Maduro makes official re-election run
IT’S A tale of two dramatically different political campaigns. On Monday, throngs of supporters of President Nicolás Maduro rallied at a giant stage draped in the red, yellow and blue colours of Venezuela’s flag outside the electoral council headquarters, where he made official his candidacy for a third term lasting until 2031. Meanwhile, his would-be rivals tried to register their candidate, an 80-year-old unknown newcomer, before a looming deadline but found they were unable to do so — in what the opposition denounced as the latest attack on Venezuela’s democracy.
Polls show that Venezuelans would trounce the unpopular Maduro by a landslide if given half a chance.
But the self-proclaimed socialist leader has so far managed to block his chief opponents from running, while alternately negotiating and then reneging on minimal electoral guarantees promised to the US government in exchange for relief from oil sanctions.
In a creative attempt to force Maduro’s authoritarian hand, two smaller opposition parties previously authorised to participate in July’s tightly managed election nominated former academic Corina Yoris last week.
The protest candidacy took friends and foes alike by surprise. An academic, who has taught logic and philosophy at several Venezuelan universities, she’s barely known even in opposition circles. Her only public political role until now was as a member
of the committee that organised last year’s opposition primary in which 2.4 million voters in Venezuela and abroad defied government threats of criminal prosecution to select a candidate to run against Maduro.
But her relative anonymity, squeaky clean record and affectionate grandmotherly air have fast become part of her appeal. Even her name — Corina — is viewed as an asset, a not so subtle reminder of her namesake ally, Maria Corina Machado, whose candidacy was outlawed by the Maduro-stacked Supreme Court after she won last October’s primary by an overwhelming majority.
“We’ve exhausted all of the possibilities,” Yoris said at a press conference on Monday in which she detailed her failed attempts to register, both electronically and in person, her candidacy. “It’s not just the name of Corina Yoris that is being denied, but the name of any citizen that wants to run.”

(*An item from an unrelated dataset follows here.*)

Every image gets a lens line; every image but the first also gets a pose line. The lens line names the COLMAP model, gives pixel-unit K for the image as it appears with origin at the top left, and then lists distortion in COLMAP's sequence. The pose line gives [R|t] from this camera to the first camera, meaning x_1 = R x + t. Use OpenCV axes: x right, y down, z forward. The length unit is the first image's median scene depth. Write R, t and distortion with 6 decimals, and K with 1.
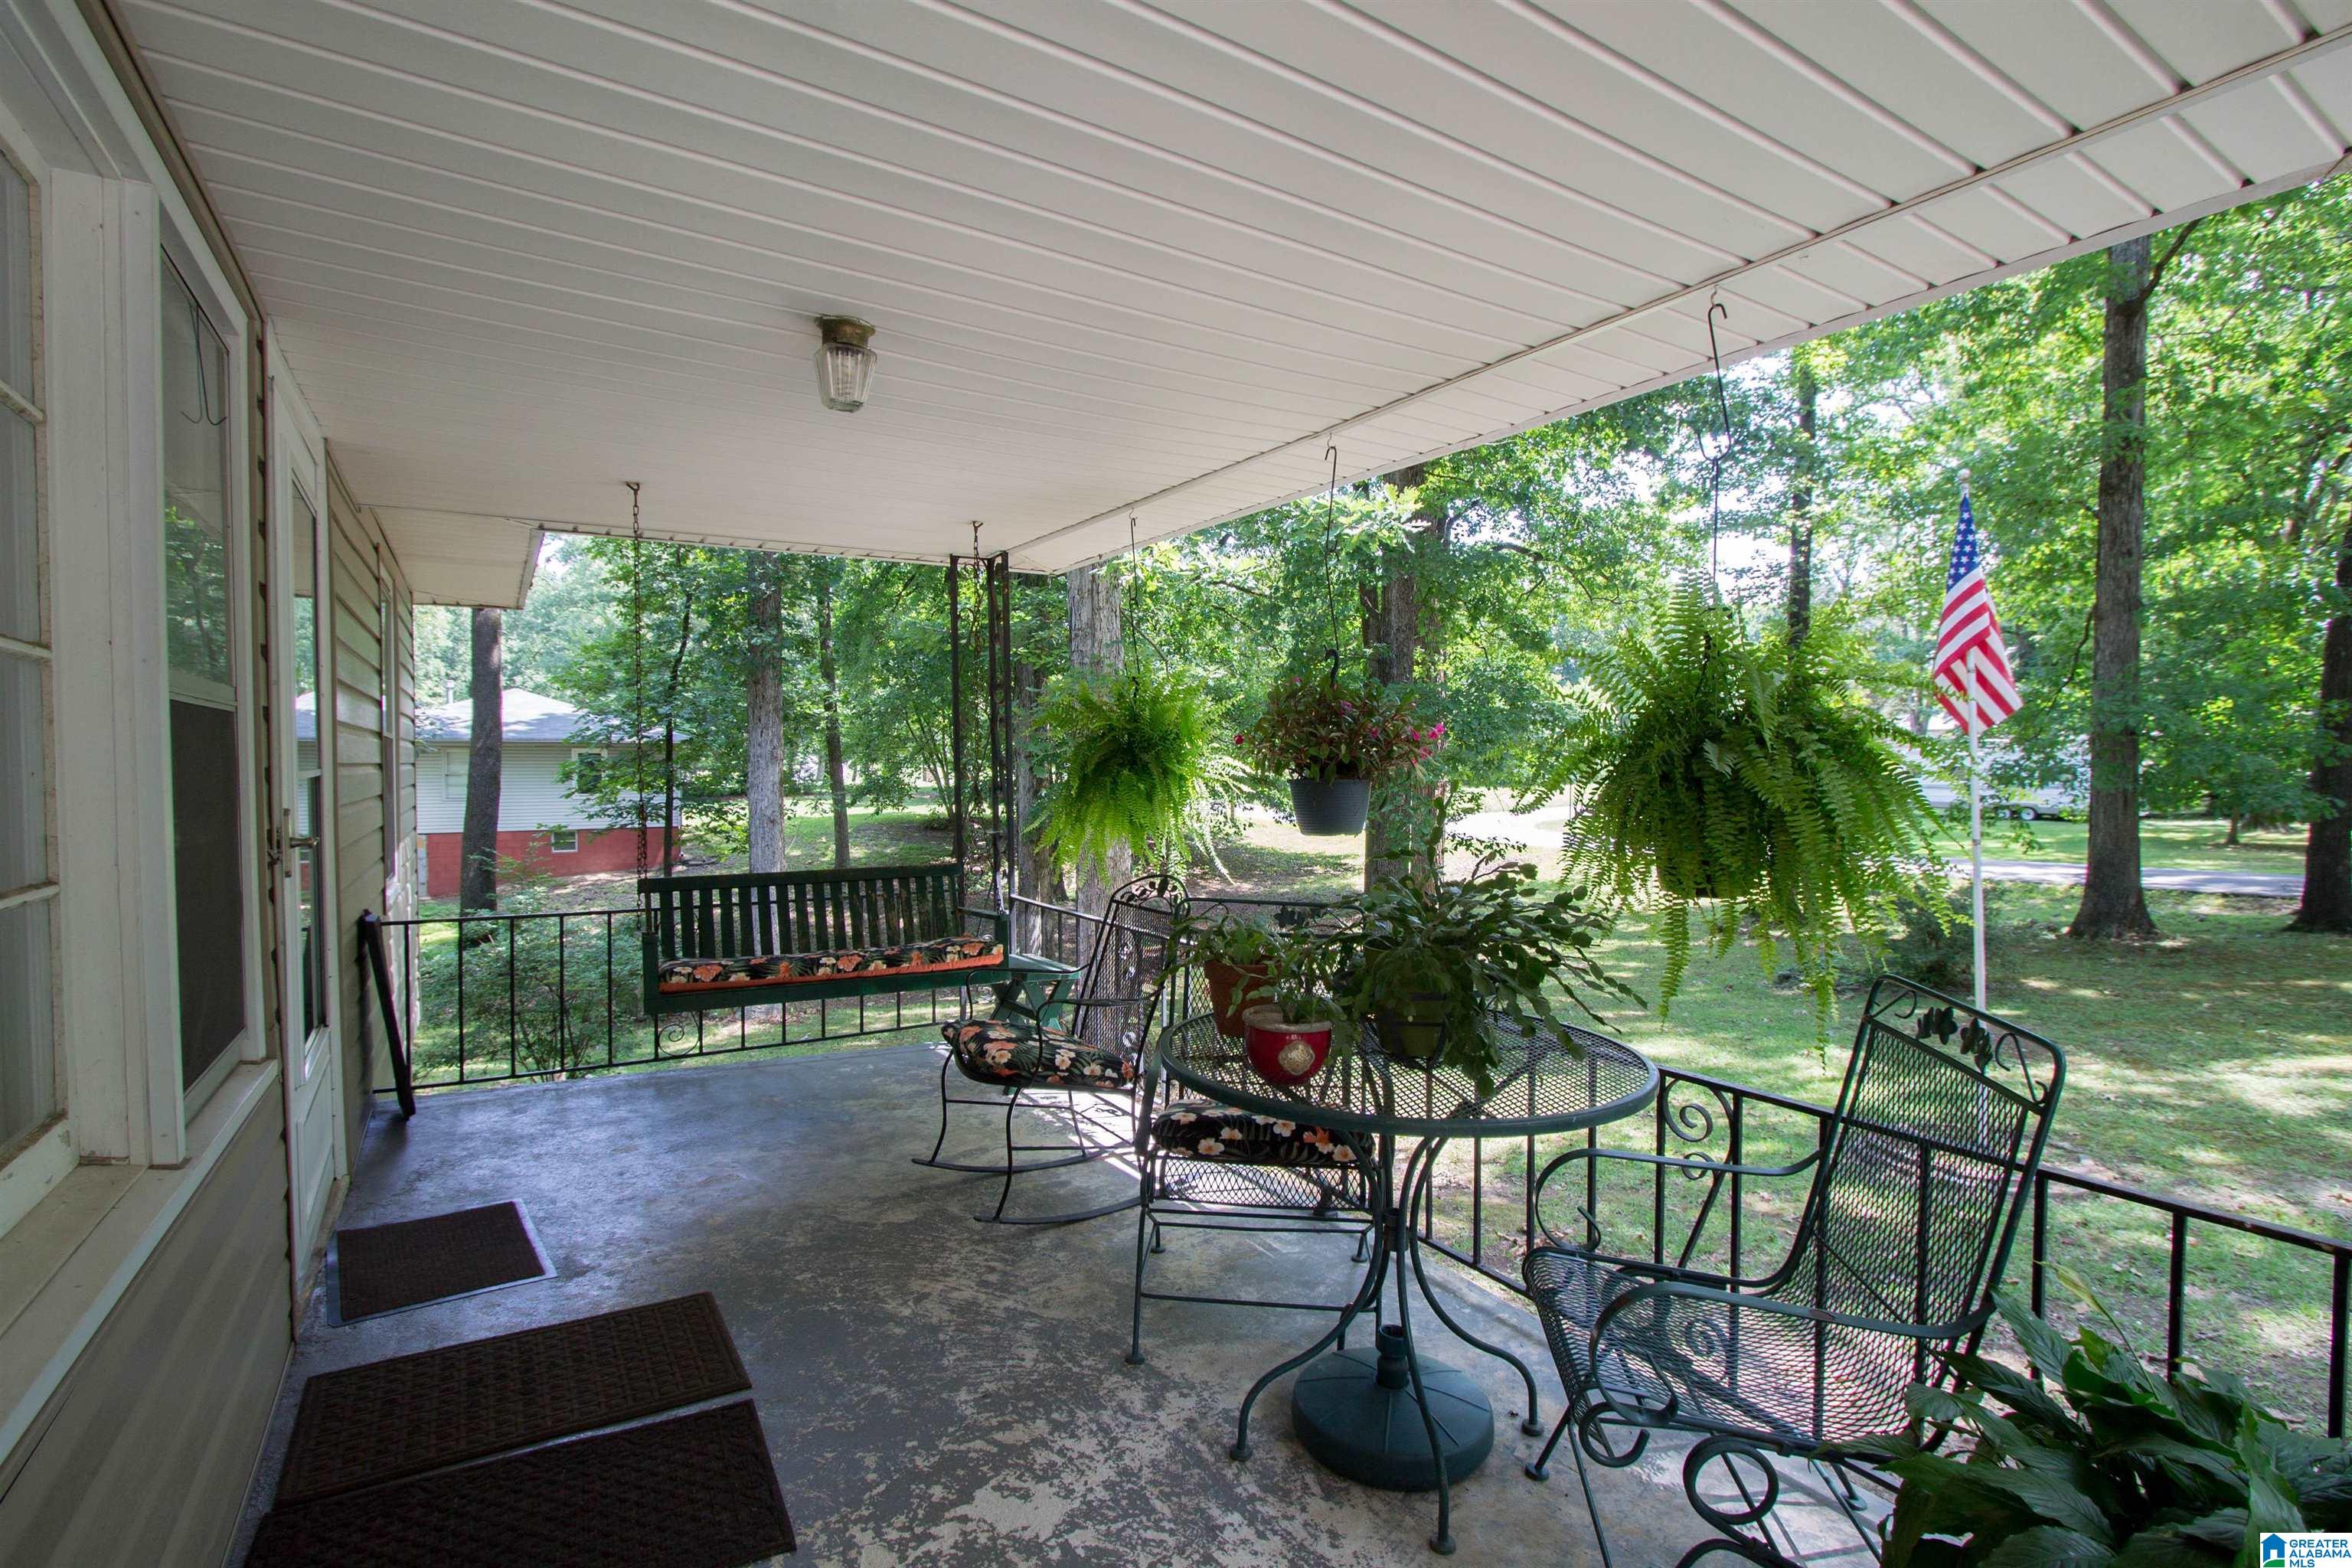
lens RADIAL K [[1097.9, 0, 1178.9], [0, 1097.9, 787.8], [0, 0, 1]] dist [-0.025228, 0.004695]
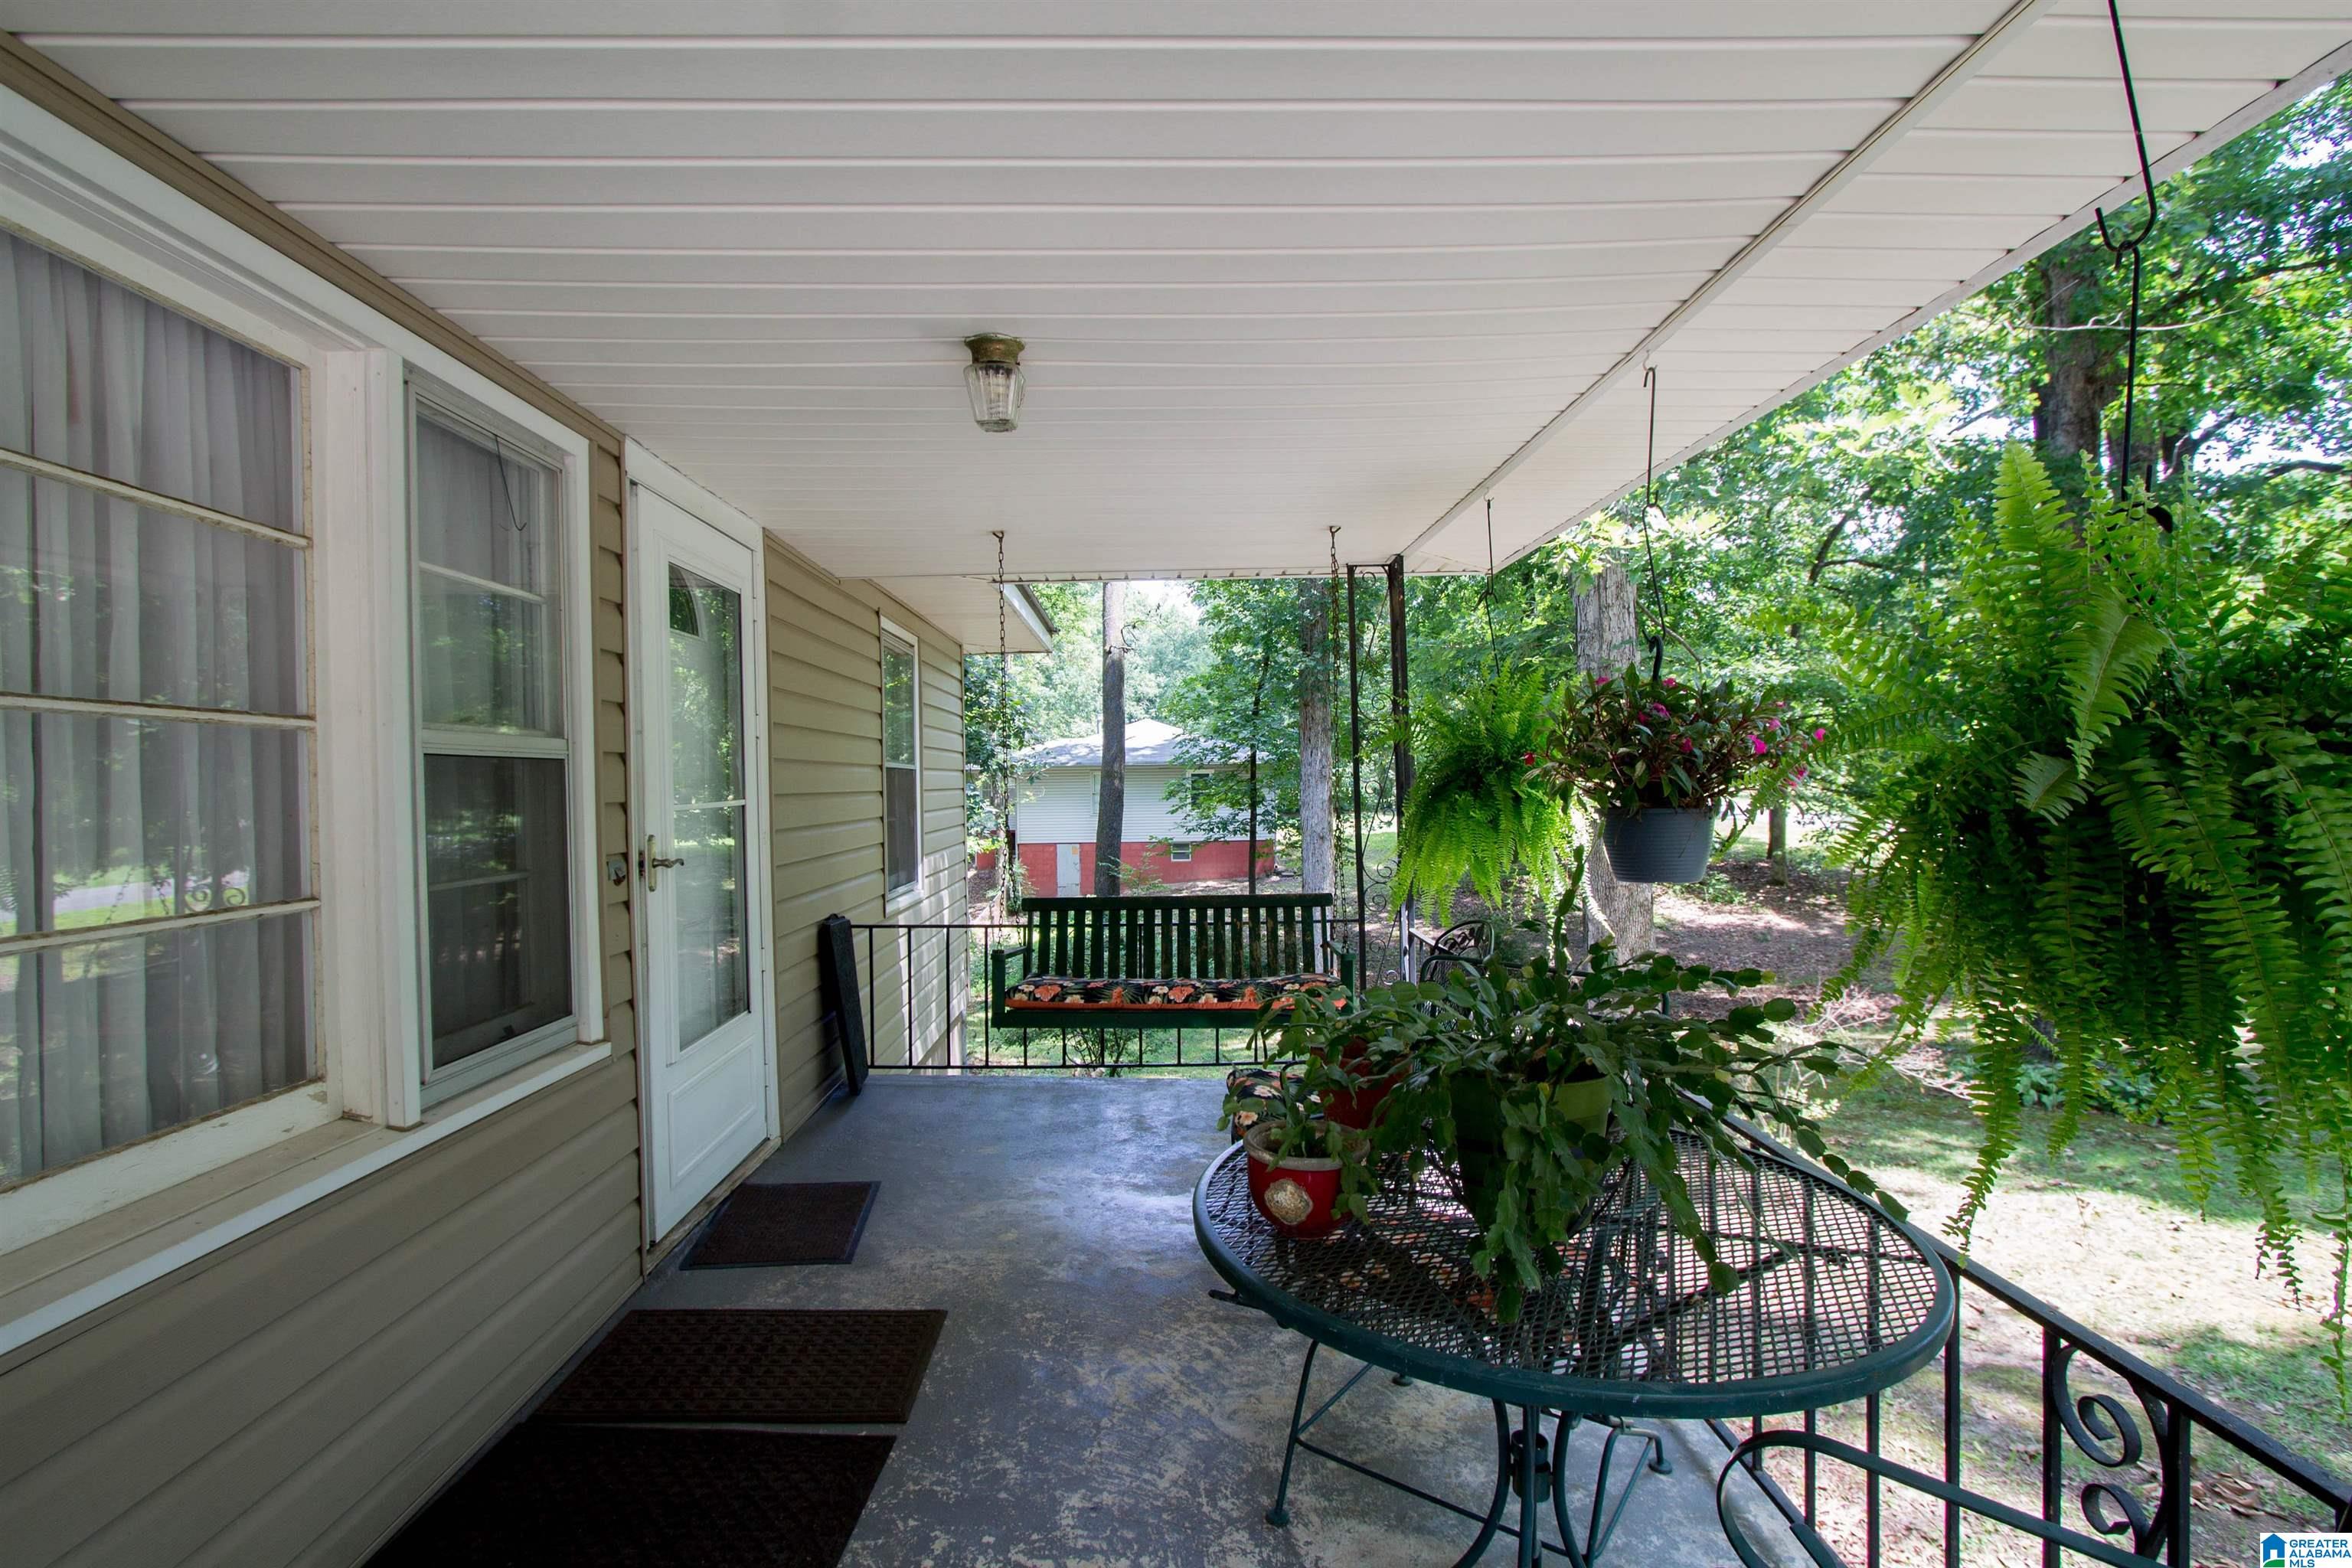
lens RADIAL K [[1097.9, 0, 1170.6], [0, 1097.9, 787.1], [0, 0, 1]] dist [-0.025228, 0.004695]
pose [[0.857390, -0.008867, -0.514591, 0.195240], [0.001393, 0.999888, -0.014908, -0.009657], [0.514665, 0.012065, 0.857306, 0.153194]]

In registering his own candidacy on Monday, Maduro, without mentioning Yoris by name, blasted his would-be rival as a “puppet” of traditional elites.
He cast his own re-election bid in historic terms, saying it was the continuation of the Bolivarian revolution l aunched a quarter-century ago by the late Hugo Chavez and the only way to protect Venezuela’s sovereignty amid attempts by the US“empire”to dig its “claws” into the OPEC nation’s oil wealth.
“I can only say, with humility, that I am made of the same muddy earth as you,” he said in the televised address at the National Electoral Council.
To date, 10 candidates have registered to compete in the July elections, none of them connected to the main opposition coalition and several seen as representing little threat to Maduro’s power base. Once parties register their candidate, they have until April 16 to name a substitute.